Please answer from the text on childhood TV bans: which episode of The Simpsons was finally allowed in junior high?

*** TEXT SEGMENT ***

My mom wouldn’t let me watch any soap operas. But if I was home with Dad he’d let me watch The Young and the Restless with him. “Just don’t tell your mother!”

I was never banned from watching anything.

My kids have the same liberty. What’s the point? So they don’t hear swear words?

I wasn’t allowed to watch Looney Tunes or Transformers because they were too violent. I wasn’t allowed to watch The Simpsons because, although my mother had never seen a single episode, she believed the hysteria of the day that Bart Simpson was a bad role model and would soon have all of us kids enjoining parents to eat our shorts. Many years later, when I was in junior high, my mother reluctantly allowed me to watch an episode. It was the Australia episode and at the end of it, I made my mother admit that this was a totally awesome show and she had been silly for banning it.

*** End of TEXT SEGMENT ***
*** RECORD SET ***

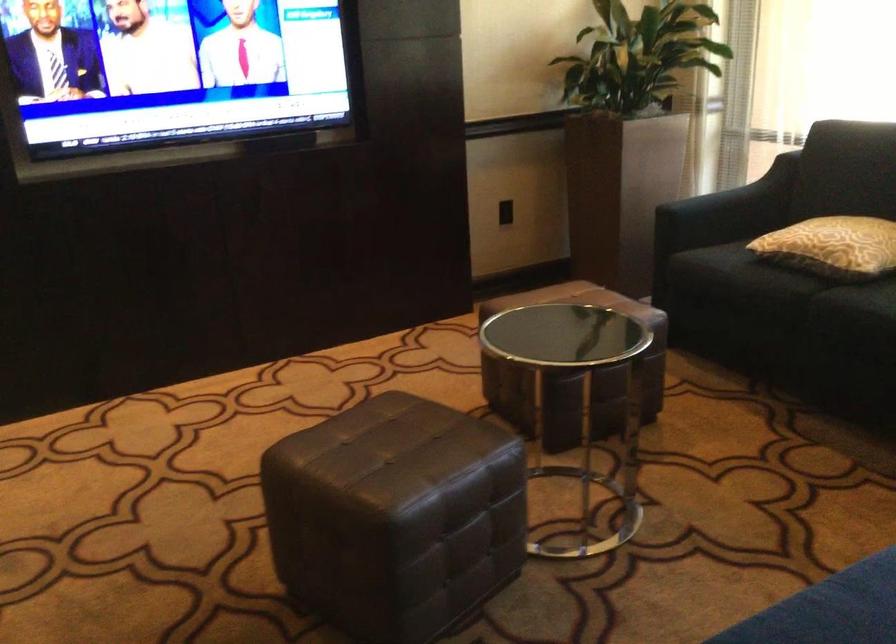
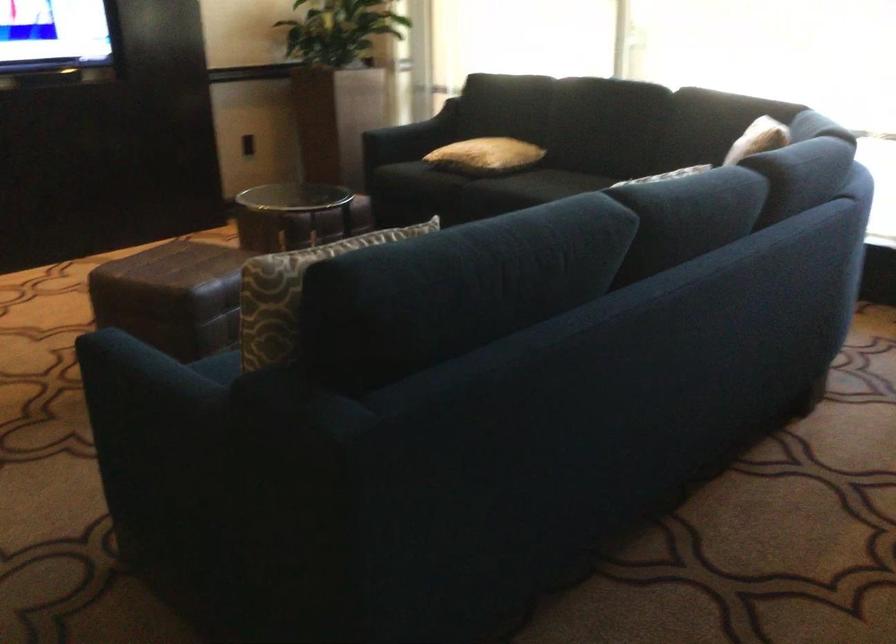
Question: Which direction would the cameraman need to move to produce the second image? Reply with the corresponding letter.

Choices:
 (A) Left
 (B) Right
 (C) Forward
 (D) Backward

Answer: (D)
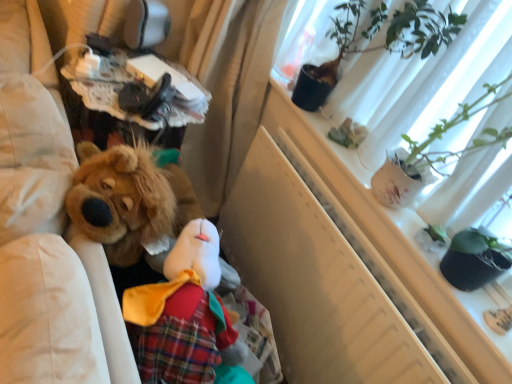
Question: From the image's perspective, does green leafy plant at upper right appear higher than white matte window screen at upper right?

Choices:
 (A) yes
 (B) no

Answer: (A)

Question: Is green leafy plant at upper right positioned behind white matte window screen at upper right?

Choices:
 (A) no
 (B) yes

Answer: (B)

Question: From the image's perspective, is green leafy plant at upper right under white matte window screen at upper right?

Choices:
 (A) no
 (B) yes

Answer: (A)

Question: Does green leafy plant at upper right have a lesser width compared to white matte window screen at upper right?

Choices:
 (A) no
 (B) yes

Answer: (B)

Question: Is green leafy plant at upper right to the right of white matte window screen at upper right from the viewer's perspective?

Choices:
 (A) no
 (B) yes

Answer: (A)

Question: Does green leafy plant at upper right have a greater height compared to white matte window screen at upper right?

Choices:
 (A) no
 (B) yes

Answer: (A)

Question: Is white matte window screen at upper right next to green leafy plant at upper right?

Choices:
 (A) no
 (B) yes

Answer: (A)

Question: Does white matte window screen at upper right come in front of green leafy plant at upper right?

Choices:
 (A) no
 (B) yes

Answer: (B)

Question: Is white matte window screen at upper right outside green leafy plant at upper right?

Choices:
 (A) no
 (B) yes

Answer: (B)

Question: From the image's perspective, is white matte window screen at upper right located above green leafy plant at upper right?

Choices:
 (A) yes
 (B) no

Answer: (B)

Question: Can you confirm if white matte window screen at upper right is positioned to the right of green leafy plant at upper right?

Choices:
 (A) yes
 (B) no

Answer: (A)

Question: From the image's perspective, is white matte window screen at upper right located beneath green leafy plant at upper right?

Choices:
 (A) yes
 (B) no

Answer: (A)

Question: Considering the positions of green leafy plant at upper right and white matte window screen at upper right in the image, is green leafy plant at upper right wider or thinner than white matte window screen at upper right?

Choices:
 (A) wide
 (B) thin

Answer: (B)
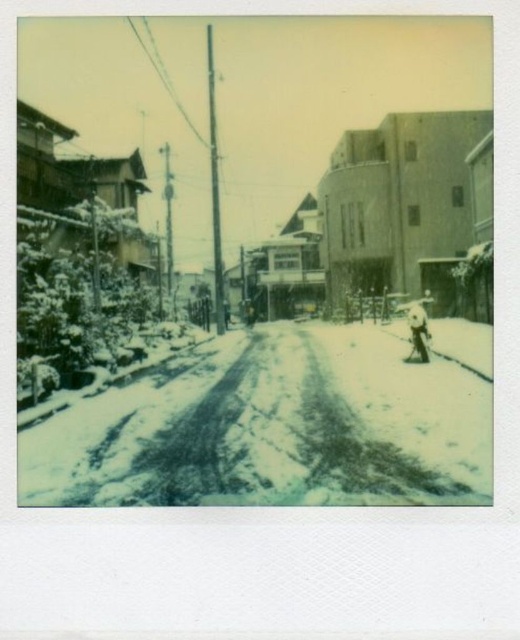
Is white snow at center thinner than white powdery snow at center?

No, white snow at center is not thinner than white powdery snow at center.

Measure the distance between white snow at center and white powdery snow at center.

white snow at center is 670.50 feet from white powdery snow at center.

What do you see at coordinates (265, 260) in the screenshot?
I see `white snow at center` at bounding box center [265, 260].

Locate an element on the screen. white snow at center is located at coordinates (265, 260).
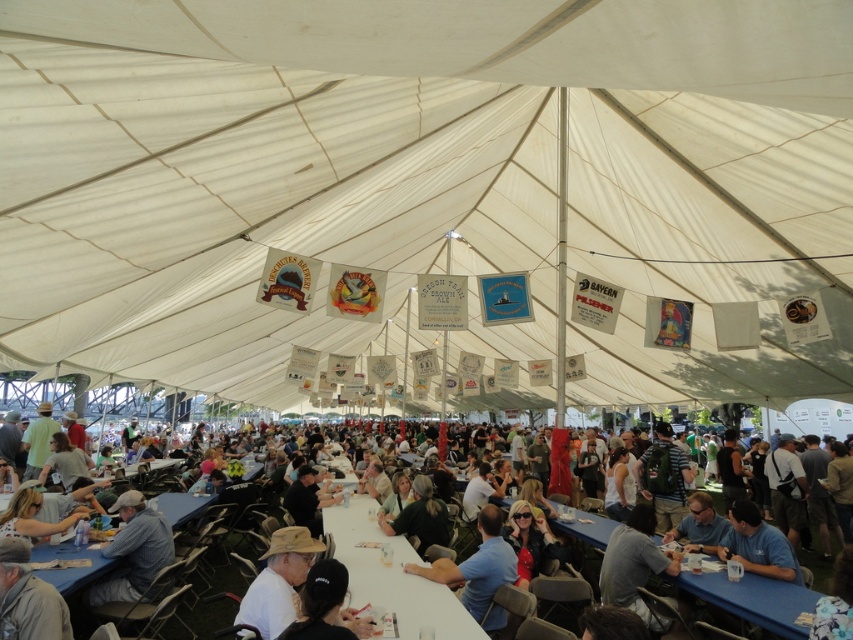
In the scene shown: You are a server carrying a tray of drinks and need to reach the light brown leather jacket at lower left from the white plastic table at center. Can you walk directly between them without needing to detour?

The distance between the white plastic table at center and the light brown leather jacket at lower left is 1.78 meters. Since 1.78 meters is a reasonable space for a person to walk through, you can walk directly between them without needing to detour.

You are a guest at the event and want to sit at the white plastic table at center. However, there is a light brown leather jacket at lower left. Can you sit there without moving the jacket?

The white plastic table at center is positioned under light brown leather jacket at lower left, meaning the jacket is hanging above the table. Since the jacket is above the table, you can sit there without moving it.

You are standing at the entrance of the tent and see the white fabric canopy at center. If you want to touch it, how many steps do you need to take forward?

The white fabric canopy at center is 1.96 meters from viewer, so you need to take approximately 2 steps forward to reach it.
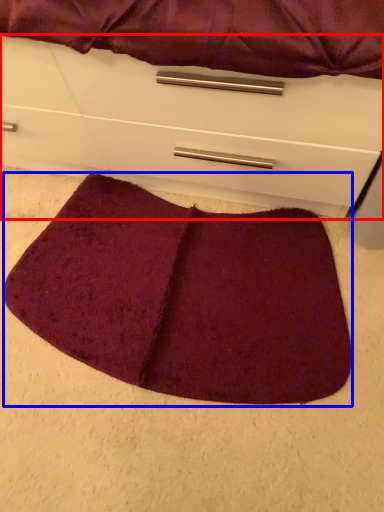
Question: Which object is closer to the camera taking this photo, chest of drawers (highlighted by a red box) or mat (highlighted by a blue box)?

Choices:
 (A) chest of drawers
 (B) mat

Answer: (A)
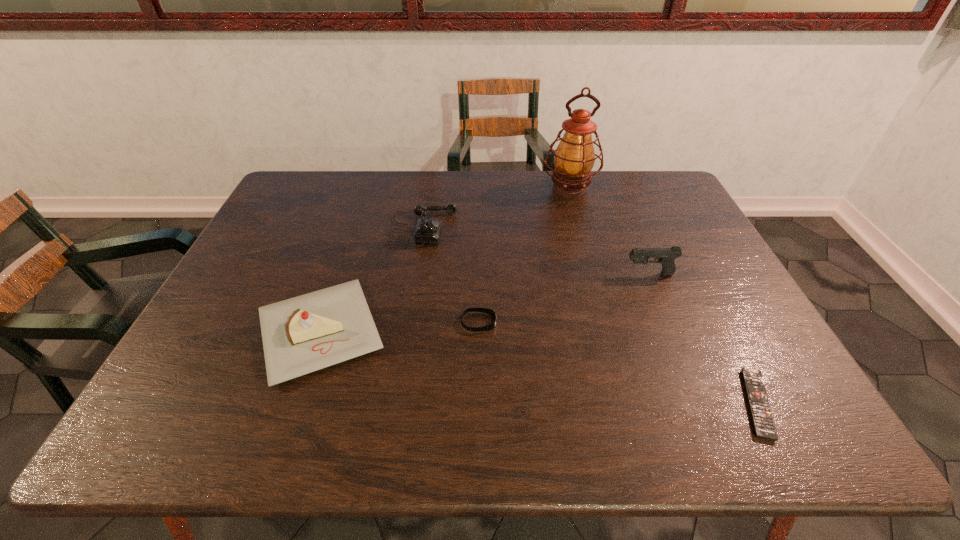
Find the location of a particular element. The width and height of the screenshot is (960, 540). free location that satisfies the following two spatial constraints: 1. on the front side of the tallest object; 2. on the display of the wristband is located at coordinates (607, 322).

Where is `free space that satisfies the following two spatial constraints: 1. at the barrel of the fourth nearest object; 2. on the front side of the cake`? The image size is (960, 540). free space that satisfies the following two spatial constraints: 1. at the barrel of the fourth nearest object; 2. on the front side of the cake is located at coordinates (673, 332).

Where is `free space that satisfies the following two spatial constraints: 1. on the dial of the second farthest object; 2. on the front side of the cake`? The height and width of the screenshot is (540, 960). free space that satisfies the following two spatial constraints: 1. on the dial of the second farthest object; 2. on the front side of the cake is located at coordinates [x=405, y=332].

Locate an element on the screen. free space that satisfies the following two spatial constraints: 1. on the front side of the tallest object; 2. on the dial of the telephone is located at coordinates (581, 228).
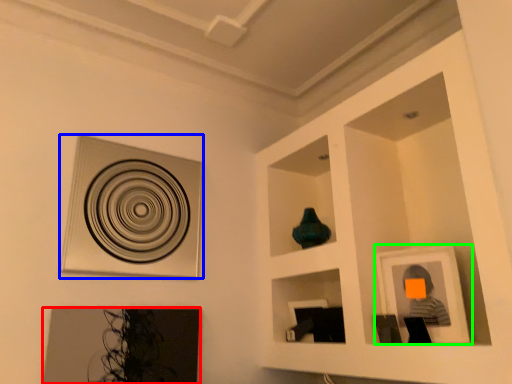
Question: Considering the real-world distances, which object is farthest from picture frame (highlighted by a red box)? picture frame (highlighted by a blue box) or picture frame (highlighted by a green box)?

Choices:
 (A) picture frame
 (B) picture frame

Answer: (B)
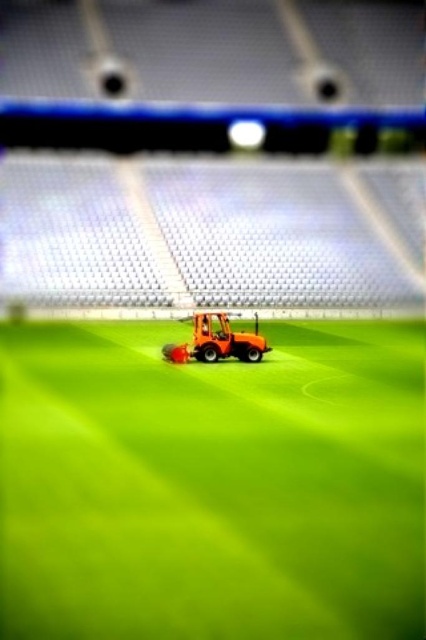
You are standing at the edge of the stadium field and want to place a small flag at each of the two points labeled point (419, 612) and point (199, 344). Which point will the flag placed at appear closer to you when viewed from your current position?

The flag placed at point (419, 612) will appear closer to you because it is closer to the camera than point (199, 344).

You are a groundskeeper in the stadium looking at the green smooth grass at center and the orange plastic lawn mower at center. Which object is taller?

The green smooth grass at center is taller than the orange plastic lawn mower at center.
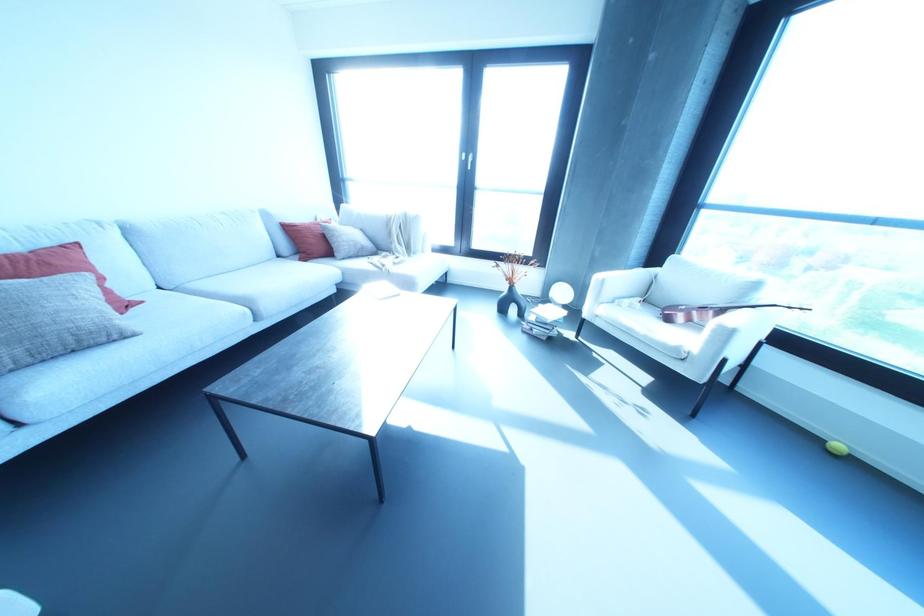
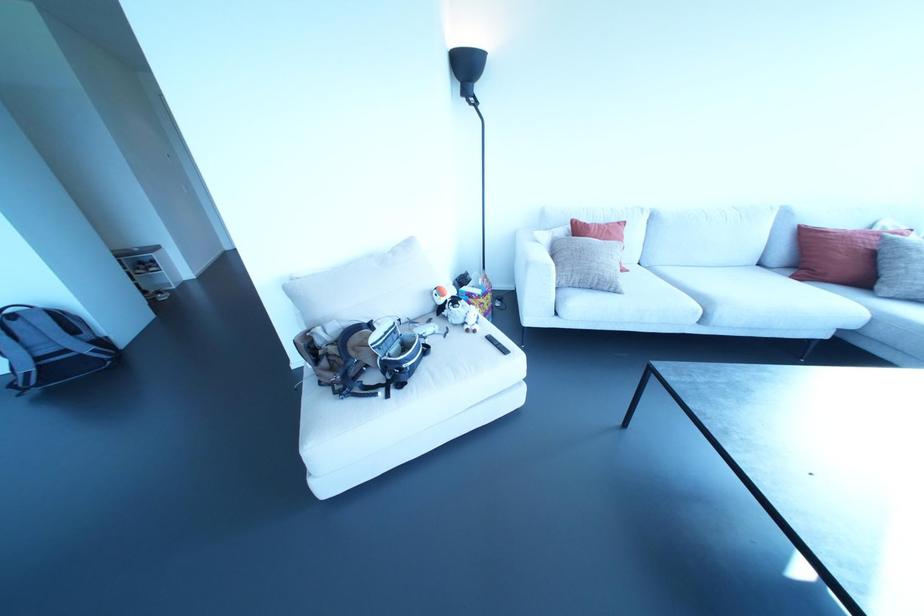
In the second image, find the point that corresponds to (322,236) in the first image.

(872, 254)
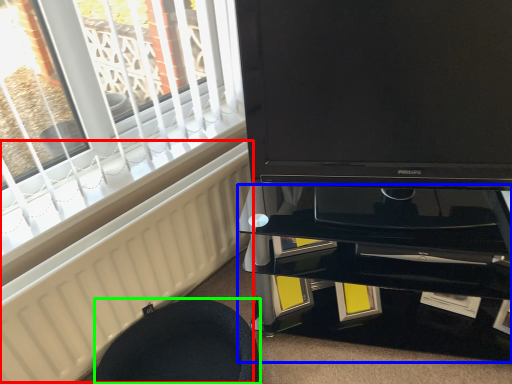
Question: Which is farther away from radiator (highlighted by a red box)? tv cabinet (highlighted by a blue box) or furniture (highlighted by a green box)?

Choices:
 (A) tv cabinet
 (B) furniture

Answer: (A)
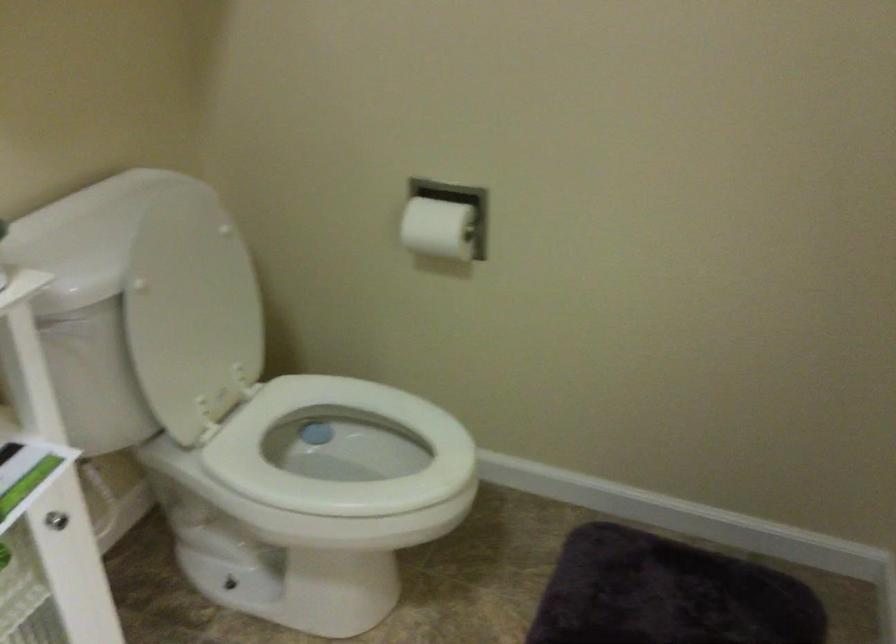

*** End of RECORD SET ***

*EXPECTED ANSWER*.
The Australia episode.